È una visione convincente? Possibile – ma a contare non è la validità della teoria. Conta piuttosto l’efficacia letteraria nel proporla, e quella in gran parte c’è: Capello non si dà arie da profeta, a differenza del suo personaggio Francesco, e lascia al lettore il compito eventuale di astrarre significati dal gioco di paralleli e simmetrie su cui è costruito il romanzo. Per esempio, considerato che il narratore è Angelo, viene da pensare che L’appartamento stesso sia un lascito e una confessione a beneficio del figlio Marco, come l’appartamento che Ferrero vuole acquistare sarà un lascito per suo figlio Roberto, ma l’autore si guarda bene dall’esplicitarlo. L’aspetto più notevole della scrittura di Capello è appunto il procedere sottotraccia, e se in alcuni passi si avvertono piccole cadute di stile è proprio laddove la scrittura cede alla tentazione di correre meno rischi e farli notare, i rimandi interni, anziché consegnarli intatti nel loro potenziale evocativo e polisemico.
Ho parlato di “paralleli e simmetrie”, “rimandi interni”, ma forse sarebbe più preciso parlare di riverberi, come cifra stilistica e architettonica del testo. Riverberi luminosi, più che acustici: i riferimenti a condizioni e fonti di luce ne L’appartamento, infatti, superano la soglia dell’ossessività – poco meno di uno a pagina, in media – e sarebbe riduttivo considerarli come semplici tocchi d’atmosfera. Per intuire a cosa potrebbero puntare, prendiamo il passo più apertamente metaletterario del romanzo: «Quanti festival letterari,– racconta Angelo – quanti incontri con l’autore avevo seguito, combattendo contro la noia, la nausea, cercando, forse – questo, mi dicevo, guardando lo schermo del computer scivolare verso il riposo, per far emergere la faccia scura della luna – la cosa più vicina alla verità che conoscessi. Una bella frase. Ben costruita. Così ben fatta che significato e ritmo si riverberano l’uno nell’altro».

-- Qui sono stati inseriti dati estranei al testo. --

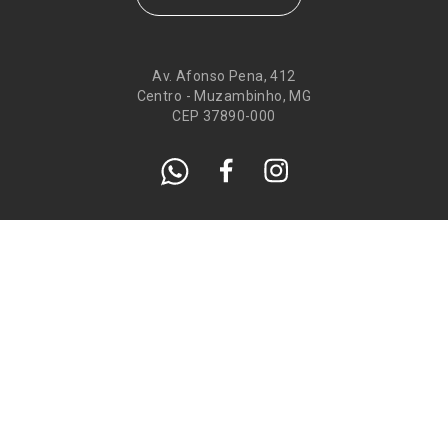
Av. Afonso Pena, 412
Centro - Muzambinho, MG
CEP 37890-000
Eventos
Galeria de
Recados
Santos do Dia
Atendimento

Insomma, si direbbe che la luce sia il correlativo corpuscolare-ondulatorio di questa stessa scrittura, e che il riverbero sia il modo del suo apparire e del propagarsi dei suoi effetti. Altre luci e ombre sono quelle che si disegnano, all’avanzare del racconto, sulla storia d’Italia e sul passato dei personaggi. Persino la sbruffonata di Francesco dimostra di avere un riflesso interno all’andamento della narrazione e alla natura del finale: i romanzi, nella maggior parte dei casi, raccontano di rivoluzioni – di cambiamenti, grandi o piccoli, nella vita di qualcuno – e la rivoluzione nella vita di Angelo, come in quella di molti suoi coetanei, lascia aperti tanti interrogativi quanti ne chiude. Sarebbe ingiusto e inesatto definirlo un finale “prosaico”, ma non è certo un finale da fuochi d’artificio, ed è amaramente appropriato che sia così.